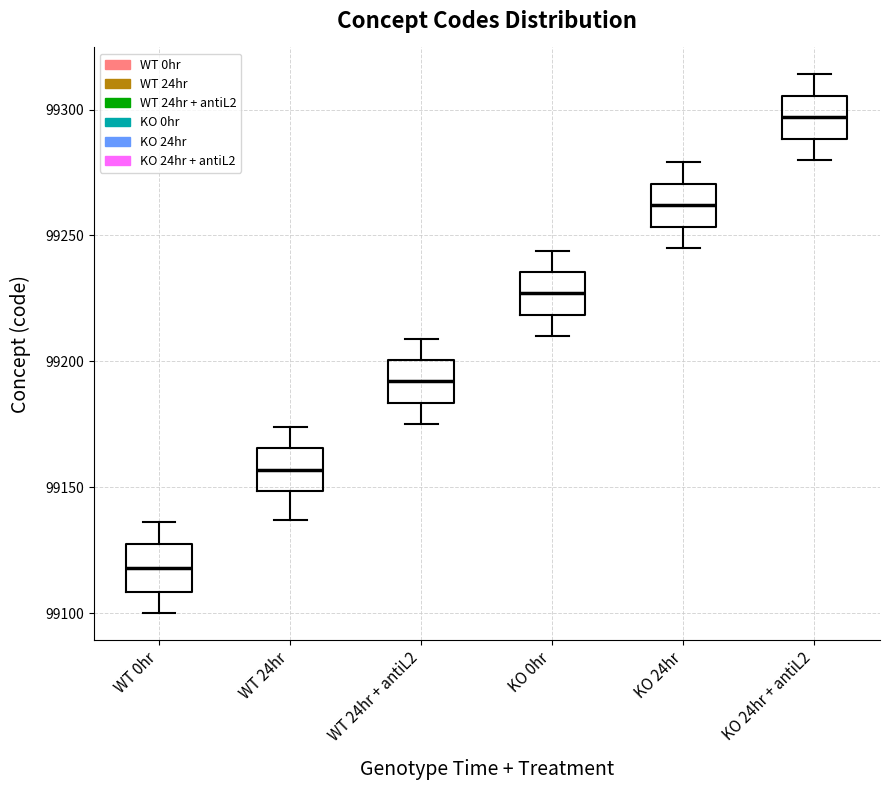

Reading left to right, read every box against the y-axis: the position of its median line, the range the box covers, and the ends of its whiskers. The values are not printed on the chart, so give them approximately, as read against the axis.

WT 0hr: median 99120, box 99110 to 99130, whiskers 99100 to 99135
WT 24hr: median 99155, box 99150 to 99165, whiskers 99135 to 99175
WT 24hr + antiL2: median 99190, box 99185 to 99200, whiskers 99175 to 99210
KO 0hr: median 99225, box 99220 to 99235, whiskers 99210 to 99245
KO 24hr: median 99260, box 99255 to 99270, whiskers 99245 to 99280
KO 24hr + antiL2: median 99295, box 99290 to 99305, whiskers 99280 to 99315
* * * * * * * * *
AIM OF THE TASK: Write out the material above word for word, leaving out the pictures.

TASK RESPONSE:
Reading left to right, read every box against the y-axis: the position of its median line, the range the box covers, and the ends of its whiskers. The values are not printed on the chart, so give them approximately, as read against the axis.

WT 0hr: median 99120, box 99110 to 99130, whiskers 99100 to 99135
WT 24hr: median 99155, box 99150 to 99165, whiskers 99135 to 99175
WT 24hr + antiL2: median 99190, box 99185 to 99200, whiskers 99175 to 99210
KO 0hr: median 99225, box 99220 to 99235, whiskers 99210 to 99245
KO 24hr: median 99260, box 99255 to 99270, whiskers 99245 to 99280
KO 24hr + antiL2: median 99295, box 99290 to 99305, whiskers 99280 to 99315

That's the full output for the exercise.